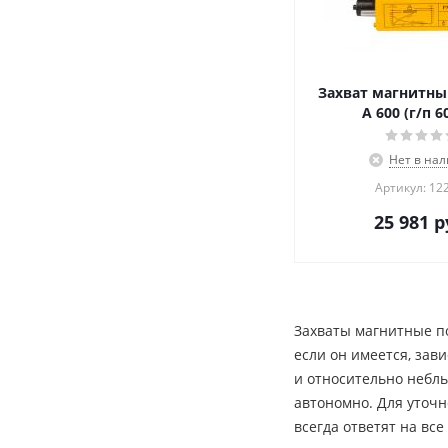
Захват магнитны
A 600 (г/п 6
Нет в на
Артикул: 12
25 981
р
Захваты магнитные по
если он имеется, зав
и относительно небль
автономно. Для уточ
всегда ответят на вс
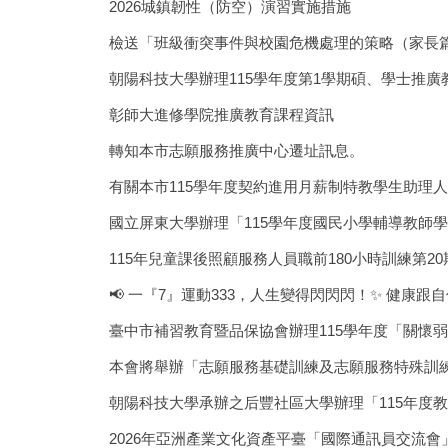
2026城鎮韌性（防空）演習實施措施
檢送「班級衝突事件與校園危機處理的策略（家長
朝陽科技大學辦理115學年度第1學期碩、學士推廣
彰師大進修學院推廣教育課程資訊
轉知本市志願服務推廣中心遷址訊息。
有關本市115學年度契約進用月薪制特教學生助理
國立屏東大學辦理「115學年度國民小學輔導教師
115年兒童課後照顧服務人員職前180小時訓練第2
📢 一『7』運動333，人生變得閃閃閃！✨ 健康
臺中市補習教育暨品保協會辦理115學年度「關懷
本會將舉辦「志願服務基礎訓練及志願服務特殊訓練
朝陽科技大學承辦之后豐社區大學辦理「115年度
2026年亞洲產業文化資產平臺「國際通訊員交流會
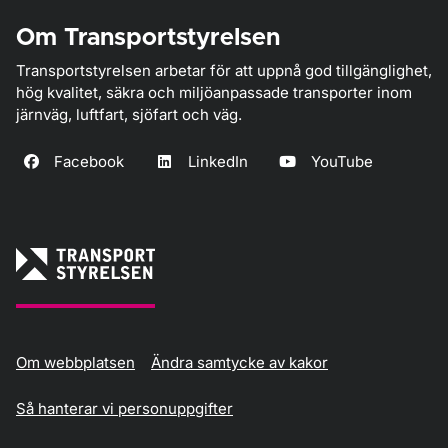
Om Transportstyrelsen
Transportstyrelsen arbetar för att uppnå god tillgänglighet,
hög kvalitet, säkra och miljöanpassade transporter inom
järnväg, luftfart, sjöfart och väg.
Facebook
LinkedIn
YouTube
Om webbplatsen
Ändra samtycke av kakor
Så hanterar vi personuppgifter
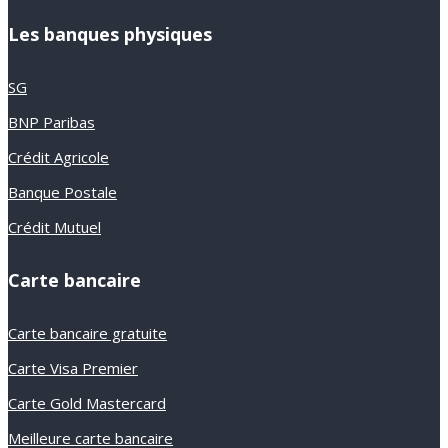
Les banques physiques
SG
BNP Paribas
Crédit Agricole
Banque Postale
Crédit Mutuel
Carte bancaire
Carte bancaire gratuite
Carte Visa Premier
Carte Gold Mastercard
Meilleure carte bancaire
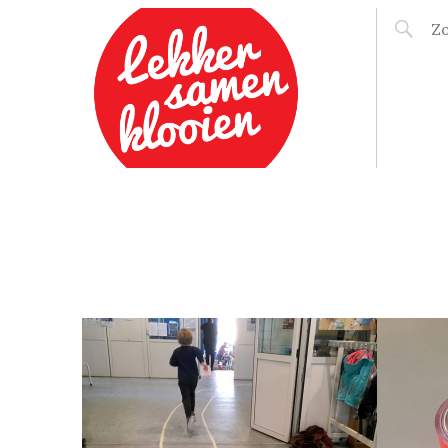
LEKKER SAMEN
KLOOIEN
11 MAART 2017
TAPENEN; BREEK DE
REGELS!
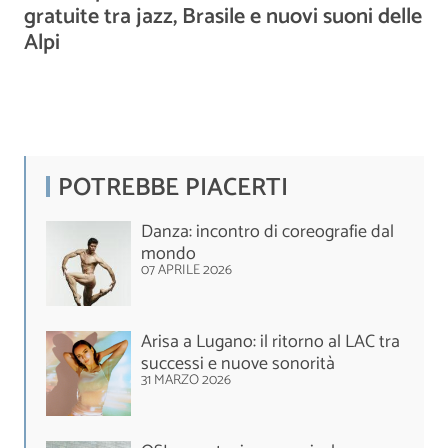
gratuite tra jazz, Brasile e nuovi suoni delle
Alpi
POTREBBE PIACERTI
Danza: incontro di coreografie dal
mondo
07 APRILE 2026
Arisa a Lugano: il ritorno al LAC tra
successi e nuove sonorità
31 MARZO 2026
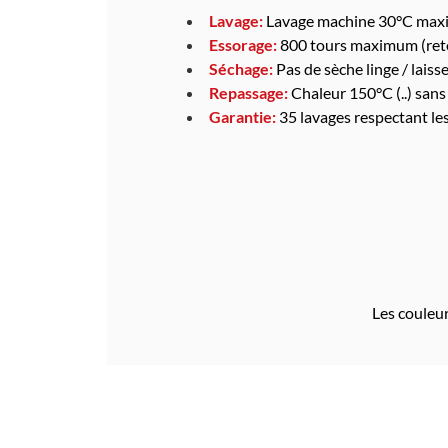
Lavage:
Lavage machine 30°C maxim
Essorage:
800 tours maximum (reto
Séchage:
Pas de sèche linge / laisser
Repassage:
Chaleur 150°C (..) sans
Garantie:
35 lavages respectant le
Les couleur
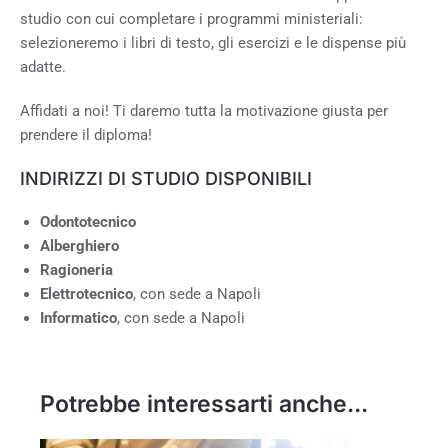
studio con cui completare i programmi ministeriali:
selezioneremo i libri di testo, gli esercizi e le dispense più
adatte.
Affidati a noi! Ti daremo tutta la motivazione giusta per
prendere il diploma!
INDIRIZZI DI STUDIO DISPONIBILI
Odontotecnico
Alberghiero
Ragioneria
Elettrotecnico
, con sede a Napoli
Informatico
, con sede a Napoli
Potrebbe interessarti anche...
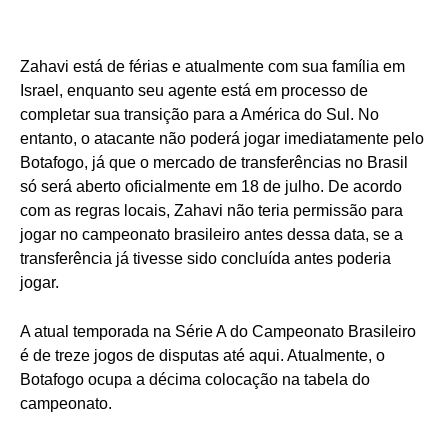
Zahavi está de férias e atualmente com sua família em
Israel, enquanto seu agente está em processo de
completar sua transição para a América do Sul. No
entanto, o atacante não poderá jogar imediatamente pelo
Botafogo, já que o mercado de transferências no Brasil
só será aberto oficialmente em 18 de julho. De acordo
com as regras locais, Zahavi não teria permissão para
jogar no campeonato brasileiro antes dessa data, se a
transferência já tivesse sido concluída antes poderia
jogar.
A atual temporada na Série A do Campeonato Brasileiro
é de treze jogos de disputas até aqui. Atualmente, o
Botafogo ocupa a décima colocação na tabela do
campeonato.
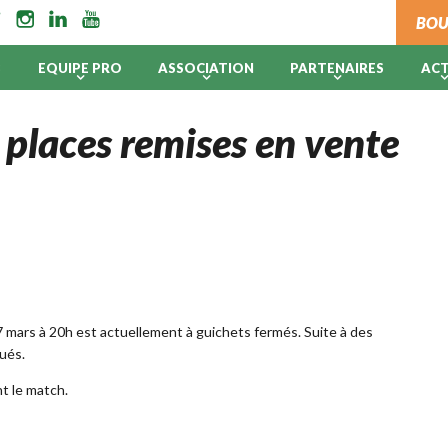
BOU
B
EQUIPE PRO
ASSOCIATION
PARTENAIRES
AC
 places remises en vente
7 mars à 20h est actuellement à guichets fermés. Suite à des
qués.
t le match.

○ ○ ○

Job item:
The response has to be an exact copy of all the data, pictures excluded.

Reply to the exercise:
Захват магнитны
A 600 (г/п 6
Нет в на
Артикул: 12
25 981
р
Захваты магнитные по
если он имеется, зав
и относительно небль
автономно. Для уточ
всегда ответят на вс
2026城鎮韌性（防空）演習實施措施
檢送「班級衝突事件與校園危機處理的策略（家長
朝陽科技大學辦理115學年度第1學期碩、學士推廣
彰師大進修學院推廣教育課程資訊
轉知本市志願服務推廣中心遷址訊息。
有關本市115學年度契約進用月薪制特教學生助理
國立屏東大學辦理「115學年度國民小學輔導教師
115年兒童課後照顧服務人員職前180小時訓練第2
📢 一『7』運動333，人生變得閃閃閃！✨ 健康
臺中市補習教育暨品保協會辦理115學年度「關懷
本會將舉辦「志願服務基礎訓練及志願服務特殊訓練
朝陽科技大學承辦之后豐社區大學辦理「115年度
2026年亞洲產業文化資產平臺「國際通訊員交流會
Om Transportstyrelsen
Transportstyrelsen arbetar för att uppnå god tillgänglighet,
hög kvalitet, säkra och miljöanpassade transporter inom
järnväg, luftfart, sjöfart och väg.
Facebook
LinkedIn
YouTube
Om webbplatsen
Ändra samtycke av kakor
Så hanterar vi personuppgifter
Les banques physiques
SG
BNP Paribas
Crédit Agricole
Banque Postale
Crédit Mutuel
Carte bancaire
Carte bancaire gratuite
Carte Visa Premier
Carte Gold Mastercard
Meilleure carte bancaire
LEKKER SAMEN
KLOOIEN
11 MAART 2017
TAPENEN; BREEK DE
REGELS!
gratuite tra jazz, Brasile e nuovi suoni delle
Alpi
POTREBBE PIACERTI
Danza: incontro di coreografie dal
mondo
07 APRILE 2026
Arisa a Lugano: il ritorno al LAC tra
successi e nuove sonorità
31 MARZO 2026
Lavage:
Lavage machine 30°C maxim
Essorage:
800 tours maximum (reto
Séchage:
Pas de sèche linge / laisser
Repassage:
Chaleur 150°C (..) sans
Garantie:
35 lavages respectant le
Les couleur
studio con cui completare i programmi ministeriali:
selezioneremo i libri di testo, gli esercizi e le dispense più
adatte.
Affidati a noi! Ti daremo tutta la motivazione giusta per
prendere il diploma!
INDIRIZZI DI STUDIO DISPONIBILI
Odontotecnico
Alberghiero
Ragioneria
Elettrotecnico
, con sede a Napoli
Informatico
, con sede a Napoli
Potrebbe interessarti anche...
Zahavi está de férias e atualmente com sua família em
Israel, enquanto seu agente está em processo de
completar sua transição para a América do Sul. No
entanto, o atacante não poderá jogar imediatamente pelo
Botafogo, já que o mercado de transferências no Brasil
só será aberto oficialmente em 18 de julho. De acordo
com as regras locais, Zahavi não teria permissão para
jogar no campeonato brasileiro antes dessa data, se a
transferência já tivesse sido concluída antes poderia
jogar.
A atual temporada na Série A do Campeonato Brasileiro
é de treze jogos de disputas até aqui. Atualmente, o
Botafogo ocupa a décima colocação na tabela do
campeonato.
BOU
B
EQUIPE PRO
ASSOCIATION
PARTENAIRES
AC
 places remises en vente
7 mars à 20h est actuellement à guichets fermés. Suite à des
qués.
t le match.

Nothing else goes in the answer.